• [EXERCISE GOAL]
Beginning at the line containing "अनुभव लेने के", give again every line through the end of the data, unchanged and with both ends included. Drop any pictures.

• [EXERCISE DATA]
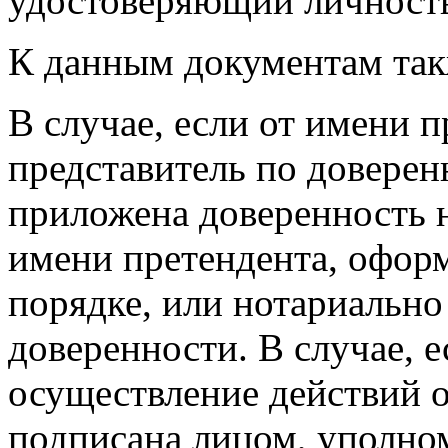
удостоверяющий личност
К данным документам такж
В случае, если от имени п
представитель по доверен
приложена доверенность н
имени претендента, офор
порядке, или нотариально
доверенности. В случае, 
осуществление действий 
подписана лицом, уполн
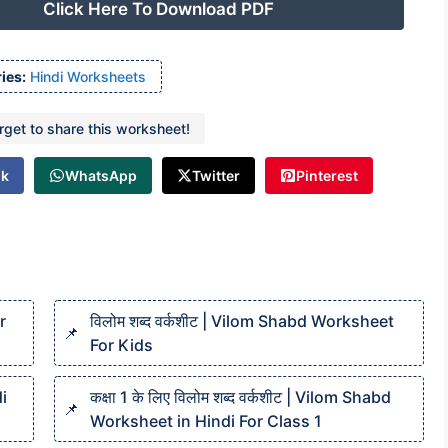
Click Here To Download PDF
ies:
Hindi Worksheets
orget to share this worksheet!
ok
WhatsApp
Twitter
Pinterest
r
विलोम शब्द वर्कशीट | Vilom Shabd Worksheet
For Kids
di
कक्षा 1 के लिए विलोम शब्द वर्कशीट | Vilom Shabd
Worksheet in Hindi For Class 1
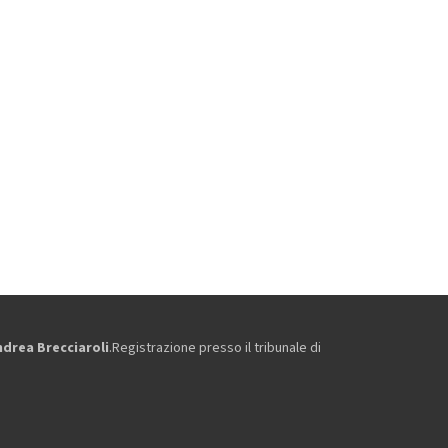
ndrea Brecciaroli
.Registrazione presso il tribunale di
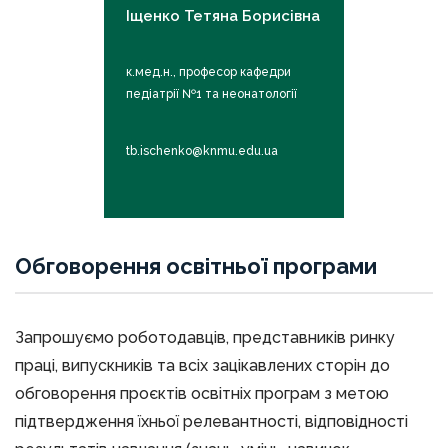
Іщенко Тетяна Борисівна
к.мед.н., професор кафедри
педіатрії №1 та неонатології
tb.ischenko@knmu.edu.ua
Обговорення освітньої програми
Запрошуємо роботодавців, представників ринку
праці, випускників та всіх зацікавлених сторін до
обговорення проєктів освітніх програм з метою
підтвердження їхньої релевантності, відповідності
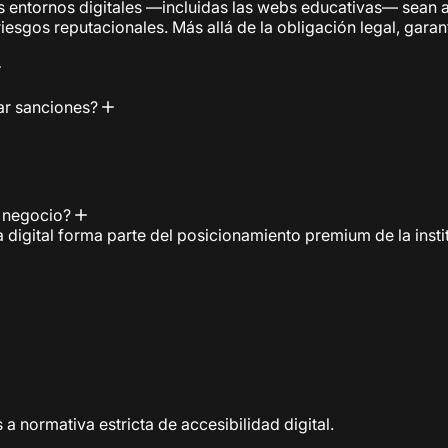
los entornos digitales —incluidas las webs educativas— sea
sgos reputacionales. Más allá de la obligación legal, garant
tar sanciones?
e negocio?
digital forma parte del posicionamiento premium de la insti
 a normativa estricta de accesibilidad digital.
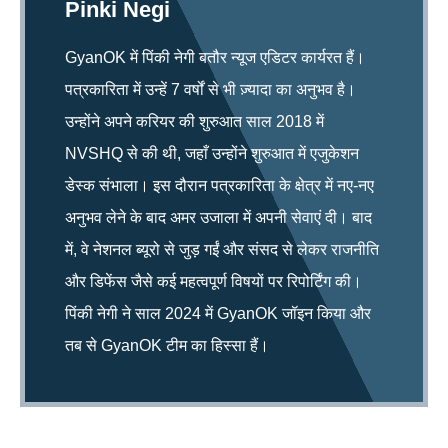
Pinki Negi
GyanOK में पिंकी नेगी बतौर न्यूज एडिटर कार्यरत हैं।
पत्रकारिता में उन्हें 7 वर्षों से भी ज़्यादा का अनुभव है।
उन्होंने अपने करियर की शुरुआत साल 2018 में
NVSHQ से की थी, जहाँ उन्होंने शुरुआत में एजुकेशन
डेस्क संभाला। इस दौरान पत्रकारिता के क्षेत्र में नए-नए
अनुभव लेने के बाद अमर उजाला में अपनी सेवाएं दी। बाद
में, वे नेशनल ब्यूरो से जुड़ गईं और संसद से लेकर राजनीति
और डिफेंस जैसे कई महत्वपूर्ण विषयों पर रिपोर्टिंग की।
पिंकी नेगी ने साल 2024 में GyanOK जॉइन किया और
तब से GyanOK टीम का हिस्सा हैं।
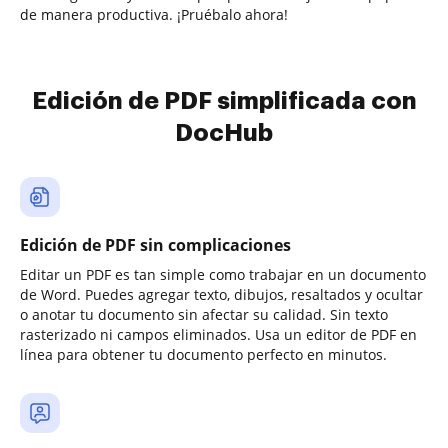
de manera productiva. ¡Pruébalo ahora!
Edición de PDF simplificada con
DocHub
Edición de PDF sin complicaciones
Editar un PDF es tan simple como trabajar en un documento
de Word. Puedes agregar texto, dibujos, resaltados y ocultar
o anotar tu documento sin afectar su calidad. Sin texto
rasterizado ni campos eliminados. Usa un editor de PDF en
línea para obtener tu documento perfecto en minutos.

• [WRITTEN SOLUTION]
अनुभव लेने के बाद अमर उजाला में अपनी सेवाएं दी। बाद
में, वे नेशनल ब्यूरो से जुड़ गईं और संसद से लेकर राजनीति
और डिफेंस जैसे कई महत्वपूर्ण विषयों पर रिपोर्टिंग की।
पिंकी नेगी ने साल 2024 में GyanOK जॉइन किया और
तब से GyanOK टीम का हिस्सा हैं।
de manera productiva. ¡Pruébalo ahora!
Edición de PDF simplificada con
DocHub
Edición de PDF sin complicaciones
Editar un PDF es tan simple como trabajar en un documento
de Word. Puedes agregar texto, dibujos, resaltados y ocultar
o anotar tu documento sin afectar su calidad. Sin texto
rasterizado ni campos eliminados. Usa un editor de PDF en
línea para obtener tu documento perfecto en minutos.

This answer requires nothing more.